The rise of fandom, one of the newer entries in our trend collection, was front and center earlier this month at the 2015 New York City Comic Con. Final official attendance topped 167,000 people over the four days of the show. That growth was helped by an expansion of the convention from the Javits Center to offsite locations - further evidence of the growth of fandom and fandom events.
I had a greater appreciation for this year’s event having had my own fandom awakening during a recent trip home to Arizona (in August, as only a native Phoenician would do).
I was visiting my mom in Phoenix and lined up two meetings while I was in the area. The first was in Tucson with staff from the Pima County Public Library. We talked about several of the community-focused activities the library had taken on, including their support for MegaMania!!, the library’s 4-hour version of a Comic Con-like experience for teens and young adults. I won’t quote this correctly, but at some point in the conversation librarian Emily Lane noted, “If you have a group of young people who are interested in books, comics, films, television, or any other kind of media, it only makes sense for the library to be there to help harness that excitement and make sure we carry it on to other forms of media, literacy, and creativity.” The approach seems to be working – the program has grown from a library branch to the main campus of Tucson’s community college and crowds of over 1,000 kids.
Two days later, back in Phoenix, I met with Joey Eschrich from Arizona State University’s Center for Science and the Imagination, one of several unique initiatives happening at ASU under the leadership of their president, Michael M. Crow. According to the Center’s web site:
“The Center for Science and the Imagination brings writers, artists and other creative thinkers into collaboration with scientists, engineers and technologists to reignite humanity’s grand ambitions for innovation and discovery. The center serves as a network hub for audacious moonshot ideas and a cultural engine for thoughtful optimism. We provide a space for productive collaboration between the humanities and the sciences, bring human narratives to scientific questions, and explore the full social implications of cutting-edge research.”

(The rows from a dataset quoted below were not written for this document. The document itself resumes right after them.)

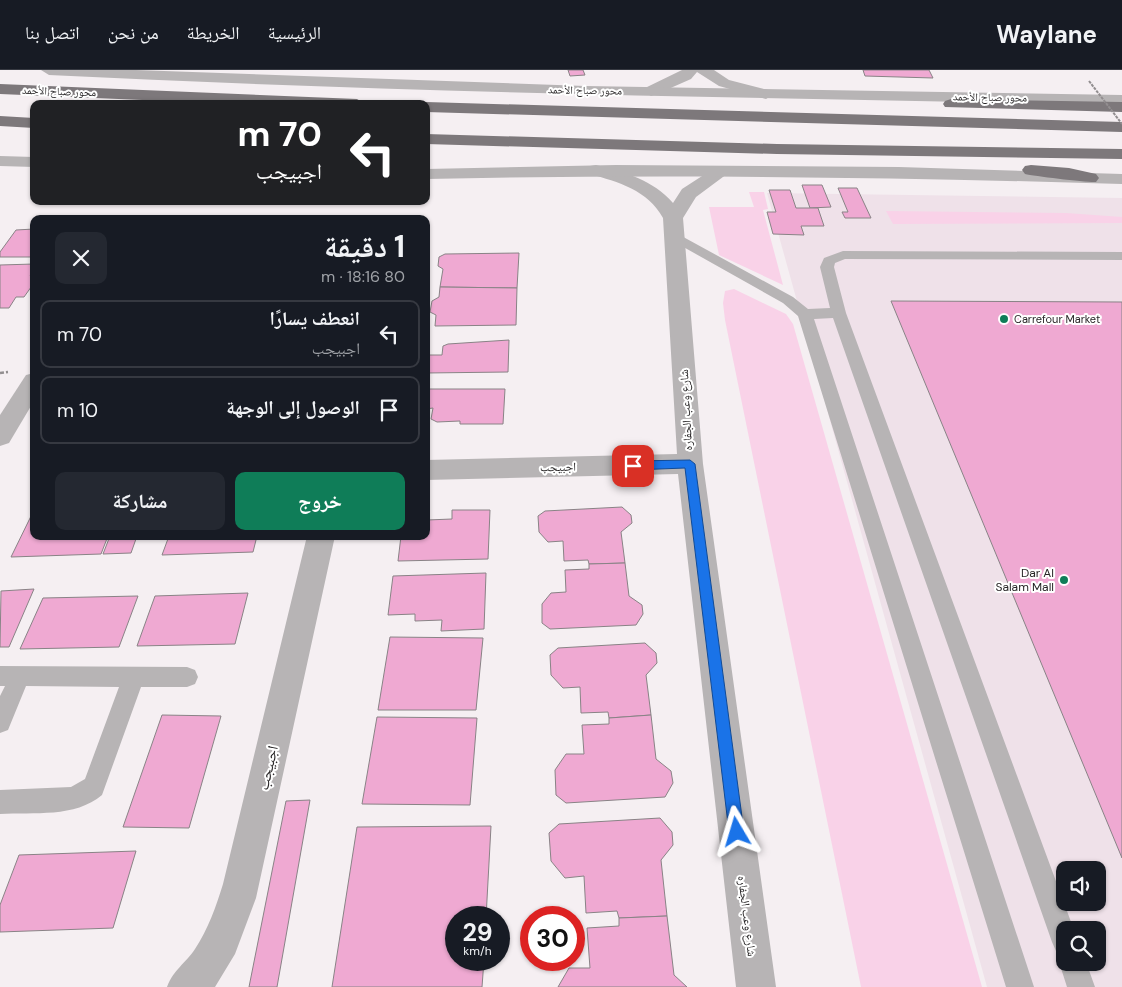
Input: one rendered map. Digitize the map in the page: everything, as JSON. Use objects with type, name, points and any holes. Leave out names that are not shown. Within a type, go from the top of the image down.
[{"type":"highway","name":"محور صباح الأحمد","points":[[0,89],[262,100]]},
{"type":"highway","points":[[825,117],[879,106],[921,104],[1023,104],[1122,107]]},
{"type":"highway","name":"محور صباح الأحمد","points":[[430,107],[825,117],[1122,128]]},
{"type":"highway","points":[[0,121],[30,122]]},
{"type":"highway","points":[[430,139],[516,143],[833,150],[1122,154]]},
{"type":"highway","points":[[833,150],[887,160],[1052,171],[1090,178]]},
{"type":"street","name":"محور صباح الأحمد","points":[[49,70],[172,77],[651,91],[1122,100]]},
{"type":"street","points":[[651,91],[686,76],[690,70]]},
{"type":"street","points":[[702,70],[724,83],[766,94]]},
{"type":"street","points":[[0,161],[30,162]]},
{"type":"street","points":[[430,174],[596,170],[899,172],[1122,179]]},
{"type":"street","points":[[596,170],[641,186],[668,207],[675,227]]},
{"type":"street","points":[[675,227],[680,204],[689,193],[722,171]]},
{"type":"street","name":"شارع وعب الجفاره","points":[[675,227],[690,464],[756,987]]},
{"type":"street","points":[[0,436],[30,387]]},
{"type":"street","name":"اجبيجب","points":[[430,470],[690,464]]},
{"type":"street","name":"اجبيجب","points":[[187,987],[193,982],[210,958],[230,924],[240,892],[319,540]]},
{"type":"lane","points":[[675,227],[788,300],[805,314],[1020,987]]},
{"type":"lane","points":[[1057,921],[839,313],[827,267],[829,261],[843,255],[1122,256]]},
{"type":"lane","points":[[805,314],[839,313]]},
{"type":"lane","points":[[0,722],[10,676],[186,678]]},
{"type":"lane","points":[[0,802],[71,799],[83,796],[94,787],[134,676]]},
{"type":"lane","points":[[1075,971],[1081,987]]},
{"type":"path","points":[[1089,81],[1122,124]]},
{"type":"shaded area","points":[[749,192],[764,192],[768,209],[763,210],[783,285],[719,255],[709,207],[754,207]]},
{"type":"shaded area","points":[[767,193],[1122,198],[1122,987],[987,987]]},
{"type":"shaded area","points":[[886,211],[1066,213],[1122,217],[1122,223],[893,224]]},
{"type":"shaded area","points":[[734,289],[786,314],[793,324],[982,987],[861,987],[725,320],[723,303],[725,291]]},
{"type":"building","points":[[568,70],[583,70],[585,75],[570,76]]},
{"type":"building","points":[[863,70],[929,70],[933,78],[865,76]]},
{"type":"building","points":[[802,185],[822,185],[831,207],[810,208]]},
{"type":"building","points":[[838,188],[857,188],[871,218],[845,218],[842,212],[848,212]]},
{"type":"building","points":[[769,190],[790,190],[796,208],[818,208],[824,226],[801,226],[804,235],[773,234],[767,212],[776,212]]},
{"type":"building","points":[[30,229],[30,257],[0,257],[0,252],[16,230]]},
{"type":"building","points":[[519,253],[517,288],[440,287],[443,269],[438,266],[439,257],[445,254]]},
{"type":"building","points":[[30,264],[30,289],[24,297],[16,297],[9,308],[0,308],[0,265]]},
{"type":"building","points":[[440,287],[517,288],[516,325],[435,326],[436,315],[430,312],[432,301],[439,297]]},
{"type":"building","name":"Dar Al Salam Mall","points":[[891,301],[1122,302],[1122,858]]},
{"type":"building","points":[[509,340],[508,372],[430,373],[430,355],[442,355],[443,346],[448,344]]},
{"type":"building","points":[[430,389],[505,389],[503,424],[460,424],[460,421],[437,422],[431,419],[433,408],[430,408]]},
{"type":"building","points":[[622,507],[631,515],[632,523],[621,532],[625,563],[589,564],[588,560],[564,561],[563,541],[548,542],[539,532],[538,516],[545,511]]},
{"type":"building","points":[[452,510],[490,510],[488,559],[398,561],[401,540],[430,540],[430,520],[452,519]]},
{"type":"building","points":[[30,518],[30,540],[106,540],[101,554],[11,557]]},
{"type":"building","points":[[108,540],[136,540],[131,553],[103,554]]},
{"type":"building","points":[[168,540],[256,540],[253,552],[162,555]]},
{"type":"building","points":[[625,563],[629,596],[642,605],[643,614],[636,625],[550,629],[542,623],[542,604],[551,593],[566,592],[565,570],[589,569],[589,564]]},
{"type":"building","points":[[486,573],[484,629],[441,631],[442,620],[415,621],[415,614],[388,615],[393,576]]},
{"type":"building","points":[[34,589],[9,647],[0,647],[1,591]]},
{"type":"building","points":[[248,593],[235,644],[137,646],[155,596]]},
{"type":"building","points":[[138,596],[119,647],[20,649],[43,598]]},
{"type":"building","points":[[390,637],[483,638],[476,710],[378,710]]},
{"type":"building","points":[[645,643],[656,653],[657,663],[646,675],[651,715],[609,718],[608,712],[581,713],[580,687],[563,688],[551,675],[550,655],[558,648]]},
{"type":"building","points":[[162,715],[221,716],[189,828],[123,827]]},
{"type":"building","points":[[651,715],[656,759],[671,771],[673,783],[665,797],[566,803],[556,795],[555,770],[566,754],[584,754],[582,725],[609,724],[609,718]]},
{"type":"building","points":[[377,717],[477,718],[470,805],[362,804]]},
{"type":"building","points":[[310,800],[277,987],[249,987],[286,801]]},
{"type":"building","points":[[660,818],[672,832],[673,845],[661,860],[667,916],[619,918],[617,911],[586,913],[584,876],[565,878],[551,861],[549,833],[559,824]]},
{"type":"building","points":[[491,826],[487,906],[445,906],[445,971],[483,971],[482,987],[332,987],[357,827]]},
{"type":"building","points":[[136,851],[113,928],[0,932],[0,905],[19,855]]},
{"type":"building","points":[[667,916],[674,975],[687,987],[558,987],[567,971],[585,971],[585,968],[590,968],[587,928],[619,926],[619,918]]},
{"type":"place","name":"Carrefour Market","points":[[1004,319]]},
{"type":"place","name":"Dar Al Salam Mall","points":[[1064,580]]},
{"type":"route","points":[[633,466],[690,464],[737,832]]}]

Through several projects, the Center has focused on the power and reach of science fiction. Some of that work materialized in their project Hieroglyph and the resulting 2014 anthology, Hieroglyph: Stories and Visions for a Better Future. While today’s popular, future-focused fiction skews toward the dystopian, the Center for Science and the Imagination is challenging science fiction writers to envision a better future. This is a push for a return to the spirit of the golden age of science fiction that spawned visions of robots, rocket ships, and cyberspace – iconic inventions in science fiction stories that served as “hieroglyphs,” visions of an innovation integrated into society towards which we could all strive. The Center believes that society needs moonshot ideas, the next set of hieroglyphs, to help spur innovation and discovery.
In describing the development of both the Center and Hieroglyph, the anthology’s co-editors, Ed Finn, who also directs the Center, and Kathryn Cramer, write:
“We need to share a broader sense of agency about the future. It’s not something people in white coats are cooking up in a lab somewhere. Whether we consciously accept it or not, we are all making choices that shape the future we are creating together….We need to become more comfortable with the tools we have for envisioning that future.”

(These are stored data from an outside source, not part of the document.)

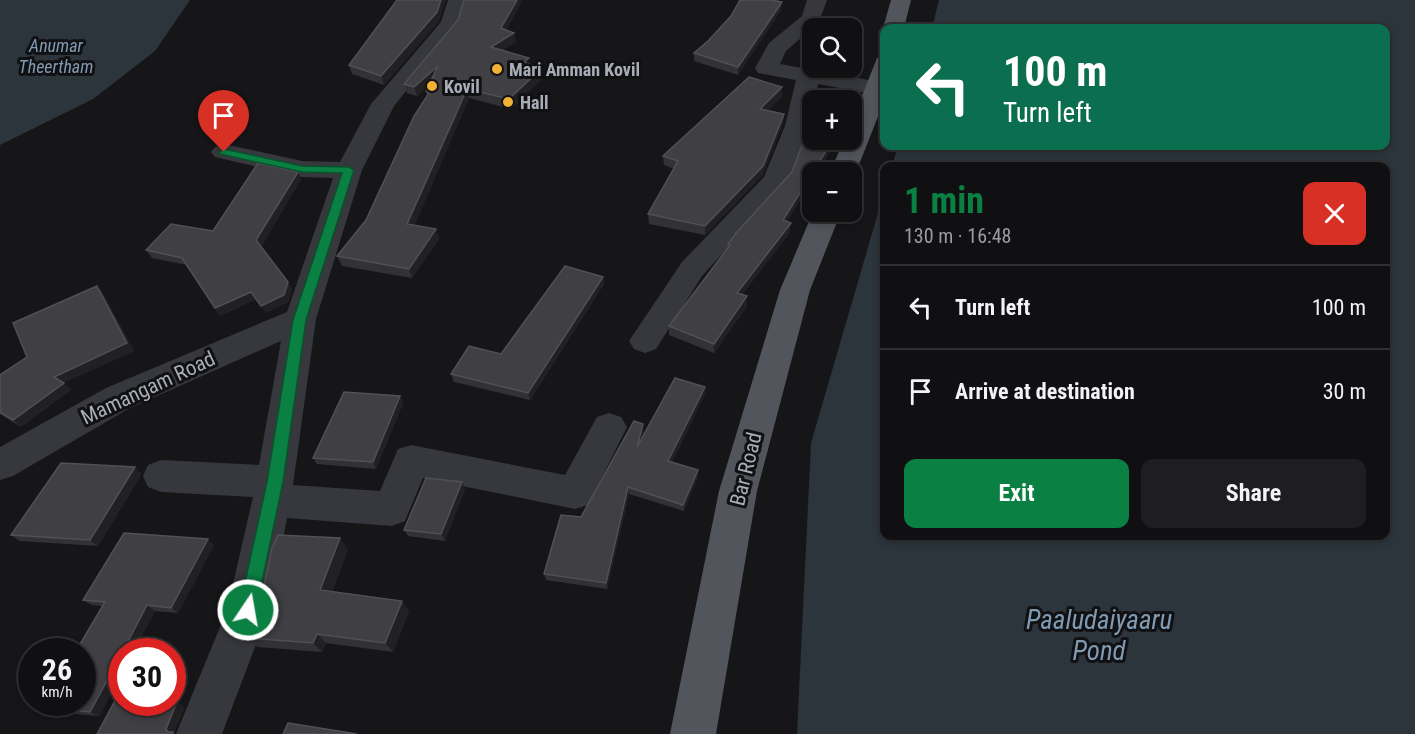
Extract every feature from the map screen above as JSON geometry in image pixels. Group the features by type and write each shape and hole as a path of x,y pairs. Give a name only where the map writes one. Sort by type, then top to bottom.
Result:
{"main road":[{"path":"895,24 901,0"},
{"path":"847,162 880,84"},
{"name":"Bar Road","path":"693,734 738,491 795,290 823,222"}],"street":[{"path":"199,734 248,610 273,491 300,320 349,170 383,104 451,23 458,0"},
{"path":"812,18 817,0"},
{"path":"802,27 777,48 766,68 802,75"},
{"path":"645,341 692,269 776,180 797,126 808,78"},
{"path":"820,78 879,88"},
{"path":"224,152 302,169 349,170"},
{"name":"Mamangam Road","path":"0,465 118,398 300,320"},
{"path":"161,476 392,509 411,460 575,493 609,427"}],"water":[{"name":"Anumar Theertham","path":"0,0 190,0 155,51 93,99 0,145"},
{"name":"Paaludaiyaaru Pond","path":"939,0 1415,0 1415,734 797,734 811,443 880,206 880,540 1390,540 1390,162 893,162 897,150 1390,150 1390,24 933,24"}],"building":[{"path":"397,0 441,0 437,12 381,76 349,65"},
{"path":"464,0 517,0 501,28 514,33 491,47 529,58 524,62 542,68 509,99 467,89 407,224 436,229 409,269 337,256 366,220 414,116 429,93 426,91 438,66 414,87 404,84 458,20"},
{"path":"740,0 782,2 738,67 694,53 731,16"},
{"path":"749,77 782,87 760,109 784,114 763,166 705,226 648,214 678,161 663,156"},
{"path":"802,146 802,150 827,150 819,162 802,162 802,190 783,220 791,223 737,293 747,296 714,344 669,326 730,245 728,244 736,233 792,172"},
{"path":"258,163 298,172 256,240 288,282 284,295 261,306 251,292 215,308 182,258 146,250 171,224 213,231"},
{"path":"565,266 603,277 528,393 451,374 469,346 501,354"},
{"path":"97,286 127,343 54,377 64,383 13,420 0,412 0,375 27,357 13,323"},
{"path":"675,378 705,387 668,461 698,470 683,505 628,487 606,583 544,574 561,515 581,517 634,421 643,424 637,447"},
{"path":"344,392 400,396 373,462 313,458"},
{"path":"61,463 135,467 90,540 11,535"},
{"path":"426,478 462,482 441,534 404,530"},
{"path":"124,533 208,539 171,608 147,605 130,638 108,638 108,679 96,701 96,638 84,638 105,602 83,600"},
{"path":"278,535 340,538 320,590 402,601 385,643 317,634 313,643 247,638 261,601 272,548"},
{"path":"108,714 108,716 171,716 166,729 168,732 173,732 172,734 97,734"},
{"path":"288,723 357,734 283,734"}],"place":[{"name":"Mari Amman Kovil","path":"497,69"},
{"name":"Kovil","path":"432,86"},
{"name":"Hall","path":"508,102"}],"route":[{"path":"224,152 302,169 349,170 300,320 275,482 248,610"}]}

In the seventeen stories in Hieroglyph, those tools include both the creative imaginations of science fiction writers and the latest real-world developments in technology and science. Many of the stories include footnotes to papers, reports, and research from leading scientists. And many of them reflect a vision Lawrence Krauss laid out in his foreword to the book - “exploring possibilities that might actually spur useful collaborations with scientists and engineers to produce new technologies to deal with problems just beyond our current horizon.”
I walked away from my meeting with Joey inspired by the Center’s model. Like the Long Now Foundation, another group whose work inspires and challenges thinking, the Center pushes us to explore the fringes, whether of science, technology, or art –yes, including those sci-fi fandoms – and to bring those interests together into productive and collaborative efforts to build the future.
Leafing through Hieroglyph’s foreword I read Stephen Hawking’s line from the foreword to another book, The Physics of Star Trek, “Science fiction like Star Trek helps inspire the imagination.” As fandom grows, libraries can provide the spaces and services to help fans turn their passions and interests, whether for science fiction or other genres or media, into constructive visions for our futures.